Using the word "Model" as the filter, copy each matching line from the records.

======

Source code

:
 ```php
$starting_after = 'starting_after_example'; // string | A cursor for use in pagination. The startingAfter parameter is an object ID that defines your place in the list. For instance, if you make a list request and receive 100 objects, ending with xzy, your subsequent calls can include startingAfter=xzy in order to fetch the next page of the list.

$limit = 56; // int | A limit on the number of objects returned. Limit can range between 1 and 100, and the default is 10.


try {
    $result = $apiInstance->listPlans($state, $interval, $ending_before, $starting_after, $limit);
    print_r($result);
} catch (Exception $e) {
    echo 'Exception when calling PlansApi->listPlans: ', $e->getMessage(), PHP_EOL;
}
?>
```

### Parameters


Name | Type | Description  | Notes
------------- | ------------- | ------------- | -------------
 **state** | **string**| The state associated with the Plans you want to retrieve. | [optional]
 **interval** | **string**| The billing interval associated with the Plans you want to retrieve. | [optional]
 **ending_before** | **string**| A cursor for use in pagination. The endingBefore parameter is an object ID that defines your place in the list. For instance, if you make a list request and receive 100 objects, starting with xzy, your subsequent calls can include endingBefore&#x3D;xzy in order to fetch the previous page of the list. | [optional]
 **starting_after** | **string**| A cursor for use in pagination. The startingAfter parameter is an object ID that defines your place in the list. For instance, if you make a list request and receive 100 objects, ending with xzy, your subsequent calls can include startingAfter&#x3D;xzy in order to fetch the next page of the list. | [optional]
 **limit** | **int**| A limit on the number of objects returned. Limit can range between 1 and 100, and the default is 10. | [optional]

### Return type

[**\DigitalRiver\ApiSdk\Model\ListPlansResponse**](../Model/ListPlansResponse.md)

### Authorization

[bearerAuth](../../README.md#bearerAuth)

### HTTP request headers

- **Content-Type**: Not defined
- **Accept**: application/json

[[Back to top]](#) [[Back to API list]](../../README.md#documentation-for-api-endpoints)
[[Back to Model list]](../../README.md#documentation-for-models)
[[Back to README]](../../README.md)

======

# OUTPUT FOR THIS EXERCISE
[**\DigitalRiver\ApiSdk\Model\ListPlansResponse**](../Model/ListPlansResponse.md)
[[Back to Model list]](../../README.md#documentation-for-models)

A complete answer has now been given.